Stored data
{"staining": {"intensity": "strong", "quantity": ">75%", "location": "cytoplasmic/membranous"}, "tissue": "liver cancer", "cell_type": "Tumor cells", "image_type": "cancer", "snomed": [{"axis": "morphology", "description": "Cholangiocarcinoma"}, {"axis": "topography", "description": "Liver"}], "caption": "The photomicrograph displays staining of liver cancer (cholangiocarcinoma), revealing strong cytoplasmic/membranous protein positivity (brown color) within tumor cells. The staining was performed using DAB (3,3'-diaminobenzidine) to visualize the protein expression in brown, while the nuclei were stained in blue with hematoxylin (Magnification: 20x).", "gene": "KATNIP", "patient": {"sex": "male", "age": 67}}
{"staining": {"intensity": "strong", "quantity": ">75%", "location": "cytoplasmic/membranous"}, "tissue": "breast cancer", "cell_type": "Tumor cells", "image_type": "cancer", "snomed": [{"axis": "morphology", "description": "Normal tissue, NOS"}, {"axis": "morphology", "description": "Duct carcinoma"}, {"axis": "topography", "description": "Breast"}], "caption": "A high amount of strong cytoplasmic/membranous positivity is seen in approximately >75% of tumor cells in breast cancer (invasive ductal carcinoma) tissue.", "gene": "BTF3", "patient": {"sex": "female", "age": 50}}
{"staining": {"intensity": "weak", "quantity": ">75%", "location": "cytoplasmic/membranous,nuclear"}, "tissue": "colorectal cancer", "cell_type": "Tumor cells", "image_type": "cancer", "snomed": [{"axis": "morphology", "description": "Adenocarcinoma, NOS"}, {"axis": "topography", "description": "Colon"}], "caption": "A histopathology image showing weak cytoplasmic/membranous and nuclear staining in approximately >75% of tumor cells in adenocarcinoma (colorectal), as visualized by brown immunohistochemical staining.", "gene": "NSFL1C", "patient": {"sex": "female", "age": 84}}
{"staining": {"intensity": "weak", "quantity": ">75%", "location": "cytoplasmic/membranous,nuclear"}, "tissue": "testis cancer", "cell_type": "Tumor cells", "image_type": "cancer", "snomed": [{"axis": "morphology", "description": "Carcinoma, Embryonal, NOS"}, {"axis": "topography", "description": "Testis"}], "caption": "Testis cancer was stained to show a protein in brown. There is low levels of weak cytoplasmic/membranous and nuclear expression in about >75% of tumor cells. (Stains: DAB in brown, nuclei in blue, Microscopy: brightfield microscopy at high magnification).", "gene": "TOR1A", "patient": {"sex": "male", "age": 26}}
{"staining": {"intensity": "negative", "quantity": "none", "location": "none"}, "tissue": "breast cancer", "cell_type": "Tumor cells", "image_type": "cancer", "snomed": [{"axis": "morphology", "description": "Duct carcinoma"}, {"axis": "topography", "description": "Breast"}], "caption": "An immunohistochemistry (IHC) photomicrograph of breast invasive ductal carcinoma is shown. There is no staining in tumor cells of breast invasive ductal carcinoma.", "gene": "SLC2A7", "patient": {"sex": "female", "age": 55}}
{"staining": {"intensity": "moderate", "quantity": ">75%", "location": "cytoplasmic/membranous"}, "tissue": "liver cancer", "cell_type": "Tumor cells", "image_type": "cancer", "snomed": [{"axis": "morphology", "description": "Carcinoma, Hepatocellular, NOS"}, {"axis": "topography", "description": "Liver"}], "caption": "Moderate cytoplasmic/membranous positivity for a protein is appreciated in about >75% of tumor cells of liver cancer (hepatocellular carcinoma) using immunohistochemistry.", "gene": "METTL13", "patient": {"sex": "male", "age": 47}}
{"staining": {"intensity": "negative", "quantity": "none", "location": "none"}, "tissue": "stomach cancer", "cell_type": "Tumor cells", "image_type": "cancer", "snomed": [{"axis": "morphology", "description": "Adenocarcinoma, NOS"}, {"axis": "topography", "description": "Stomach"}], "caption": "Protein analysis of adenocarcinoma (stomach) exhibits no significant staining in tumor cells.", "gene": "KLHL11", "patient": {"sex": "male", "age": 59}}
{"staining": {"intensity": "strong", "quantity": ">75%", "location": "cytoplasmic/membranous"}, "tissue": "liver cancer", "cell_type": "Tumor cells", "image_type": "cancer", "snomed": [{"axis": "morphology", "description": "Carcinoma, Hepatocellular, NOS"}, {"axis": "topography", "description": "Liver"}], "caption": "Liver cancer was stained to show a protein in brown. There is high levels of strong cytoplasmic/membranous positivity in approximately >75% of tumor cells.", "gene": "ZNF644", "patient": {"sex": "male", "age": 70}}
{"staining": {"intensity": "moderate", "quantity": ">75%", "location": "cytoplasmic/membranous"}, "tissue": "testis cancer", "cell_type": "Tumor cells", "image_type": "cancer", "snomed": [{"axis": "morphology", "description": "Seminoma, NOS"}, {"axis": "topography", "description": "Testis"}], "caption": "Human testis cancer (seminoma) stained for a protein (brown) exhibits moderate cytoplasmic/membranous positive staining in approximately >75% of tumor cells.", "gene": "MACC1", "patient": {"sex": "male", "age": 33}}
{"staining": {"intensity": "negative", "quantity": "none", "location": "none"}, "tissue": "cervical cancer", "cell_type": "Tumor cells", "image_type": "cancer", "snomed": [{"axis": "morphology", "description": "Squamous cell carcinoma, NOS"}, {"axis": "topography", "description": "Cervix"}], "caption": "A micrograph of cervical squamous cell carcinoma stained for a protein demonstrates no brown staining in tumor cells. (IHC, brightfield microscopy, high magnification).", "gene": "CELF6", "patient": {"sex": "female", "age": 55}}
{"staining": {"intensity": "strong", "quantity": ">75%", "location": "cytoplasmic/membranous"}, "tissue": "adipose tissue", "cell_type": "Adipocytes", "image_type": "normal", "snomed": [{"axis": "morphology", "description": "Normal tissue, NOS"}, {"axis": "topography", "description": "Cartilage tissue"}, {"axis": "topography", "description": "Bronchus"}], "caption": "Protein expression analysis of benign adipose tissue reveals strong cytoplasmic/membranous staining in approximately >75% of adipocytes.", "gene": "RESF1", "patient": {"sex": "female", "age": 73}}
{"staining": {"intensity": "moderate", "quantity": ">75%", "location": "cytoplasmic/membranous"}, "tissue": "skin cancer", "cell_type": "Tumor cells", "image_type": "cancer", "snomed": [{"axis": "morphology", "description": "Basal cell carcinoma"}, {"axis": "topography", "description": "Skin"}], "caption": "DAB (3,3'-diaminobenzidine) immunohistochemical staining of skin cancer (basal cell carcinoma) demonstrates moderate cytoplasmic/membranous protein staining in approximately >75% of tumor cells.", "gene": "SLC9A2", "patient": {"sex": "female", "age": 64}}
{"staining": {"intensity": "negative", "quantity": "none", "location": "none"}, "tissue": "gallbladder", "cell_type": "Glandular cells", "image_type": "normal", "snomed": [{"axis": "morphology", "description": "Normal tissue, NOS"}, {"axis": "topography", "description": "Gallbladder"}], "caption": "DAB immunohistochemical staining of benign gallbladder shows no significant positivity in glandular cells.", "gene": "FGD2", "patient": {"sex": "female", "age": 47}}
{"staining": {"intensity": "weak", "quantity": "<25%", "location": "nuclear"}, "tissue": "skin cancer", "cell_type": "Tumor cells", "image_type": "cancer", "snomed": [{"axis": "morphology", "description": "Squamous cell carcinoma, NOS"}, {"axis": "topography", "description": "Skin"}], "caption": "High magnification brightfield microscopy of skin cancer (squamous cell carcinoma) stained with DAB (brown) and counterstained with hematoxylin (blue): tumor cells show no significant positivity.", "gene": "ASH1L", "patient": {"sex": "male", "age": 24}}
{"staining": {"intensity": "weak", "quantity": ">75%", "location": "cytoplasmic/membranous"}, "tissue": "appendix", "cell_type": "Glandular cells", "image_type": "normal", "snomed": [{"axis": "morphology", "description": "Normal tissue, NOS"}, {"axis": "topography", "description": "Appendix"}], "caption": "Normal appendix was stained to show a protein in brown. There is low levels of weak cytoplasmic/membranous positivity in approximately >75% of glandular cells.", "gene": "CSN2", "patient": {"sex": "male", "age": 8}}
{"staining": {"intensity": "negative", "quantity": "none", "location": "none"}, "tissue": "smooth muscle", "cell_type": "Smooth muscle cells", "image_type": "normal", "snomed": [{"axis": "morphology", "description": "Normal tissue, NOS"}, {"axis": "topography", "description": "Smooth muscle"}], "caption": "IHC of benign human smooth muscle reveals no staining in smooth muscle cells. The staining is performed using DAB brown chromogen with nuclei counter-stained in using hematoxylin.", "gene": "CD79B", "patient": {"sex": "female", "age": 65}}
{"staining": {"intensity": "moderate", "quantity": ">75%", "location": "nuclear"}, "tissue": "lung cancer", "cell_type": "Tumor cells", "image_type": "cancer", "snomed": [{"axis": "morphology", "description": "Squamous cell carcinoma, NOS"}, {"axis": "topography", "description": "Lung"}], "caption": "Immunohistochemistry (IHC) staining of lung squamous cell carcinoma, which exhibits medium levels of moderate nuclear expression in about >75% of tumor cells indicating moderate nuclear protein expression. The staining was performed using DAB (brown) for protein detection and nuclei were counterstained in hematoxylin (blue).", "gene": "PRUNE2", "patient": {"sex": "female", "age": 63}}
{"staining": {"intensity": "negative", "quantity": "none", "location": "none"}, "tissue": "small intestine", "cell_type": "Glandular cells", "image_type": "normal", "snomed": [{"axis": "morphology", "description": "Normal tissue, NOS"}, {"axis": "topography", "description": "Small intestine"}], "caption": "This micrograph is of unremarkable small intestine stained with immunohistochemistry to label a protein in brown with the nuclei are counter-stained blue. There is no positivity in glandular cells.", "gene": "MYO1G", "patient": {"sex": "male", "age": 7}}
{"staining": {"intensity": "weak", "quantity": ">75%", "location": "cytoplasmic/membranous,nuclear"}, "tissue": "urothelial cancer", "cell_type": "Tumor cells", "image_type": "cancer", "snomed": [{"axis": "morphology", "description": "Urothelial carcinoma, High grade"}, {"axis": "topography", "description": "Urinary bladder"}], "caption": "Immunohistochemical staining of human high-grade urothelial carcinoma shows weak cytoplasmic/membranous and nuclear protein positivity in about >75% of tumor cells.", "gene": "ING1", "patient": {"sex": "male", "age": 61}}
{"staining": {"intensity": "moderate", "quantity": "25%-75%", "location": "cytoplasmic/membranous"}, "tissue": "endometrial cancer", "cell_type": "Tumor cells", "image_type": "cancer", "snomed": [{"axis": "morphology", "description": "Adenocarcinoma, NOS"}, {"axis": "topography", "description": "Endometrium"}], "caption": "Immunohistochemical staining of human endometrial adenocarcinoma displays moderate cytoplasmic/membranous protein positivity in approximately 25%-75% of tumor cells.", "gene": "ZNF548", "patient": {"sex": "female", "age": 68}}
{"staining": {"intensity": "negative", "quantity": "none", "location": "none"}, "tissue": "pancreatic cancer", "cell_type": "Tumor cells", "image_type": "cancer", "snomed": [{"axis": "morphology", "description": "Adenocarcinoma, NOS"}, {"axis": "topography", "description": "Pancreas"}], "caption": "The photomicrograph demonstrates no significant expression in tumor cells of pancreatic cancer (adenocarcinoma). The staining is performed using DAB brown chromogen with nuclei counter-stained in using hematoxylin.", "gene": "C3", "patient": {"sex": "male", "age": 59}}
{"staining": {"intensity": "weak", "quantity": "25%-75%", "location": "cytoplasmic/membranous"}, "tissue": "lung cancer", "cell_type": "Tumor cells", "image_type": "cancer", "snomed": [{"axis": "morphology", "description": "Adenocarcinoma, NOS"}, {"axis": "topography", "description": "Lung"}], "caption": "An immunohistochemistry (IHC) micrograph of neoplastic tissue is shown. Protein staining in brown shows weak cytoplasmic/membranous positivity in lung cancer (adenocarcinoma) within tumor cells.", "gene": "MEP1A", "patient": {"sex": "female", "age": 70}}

Exercise description =
Could you repeat exactly the lines above from the line with "high amount of" up to and including the line with "histopathology image showing", and only those?

Reply =
{"staining": {"intensity": "strong", "quantity": ">75%", "location": "cytoplasmic/membranous"}, "tissue": "breast cancer", "cell_type": "Tumor cells", "image_type": "cancer", "snomed": [{"axis": "morphology", "description": "Normal tissue, NOS"}, {"axis": "morphology", "description": "Duct carcinoma"}, {"axis": "topography", "description": "Breast"}], "caption": "A high amount of strong cytoplasmic/membranous positivity is seen in approximately >75% of tumor cells in breast cancer (invasive ductal carcinoma) tissue.", "gene": "BTF3", "patient": {"sex": "female", "age": 50}}
{"staining": {"intensity": "weak", "quantity": ">75%", "location": "cytoplasmic/membranous,nuclear"}, "tissue": "colorectal cancer", "cell_type": "Tumor cells", "image_type": "cancer", "snomed": [{"axis": "morphology", "description": "Adenocarcinoma, NOS"}, {"axis": "topography", "description": "Colon"}], "caption": "A histopathology image showing weak cytoplasmic/membranous and nuclear staining in approximately >75% of tumor cells in adenocarcinoma (colorectal), as visualized by brown immunohistochemical staining.", "gene": "NSFL1C", "patient": {"sex": "female", "age": 84}}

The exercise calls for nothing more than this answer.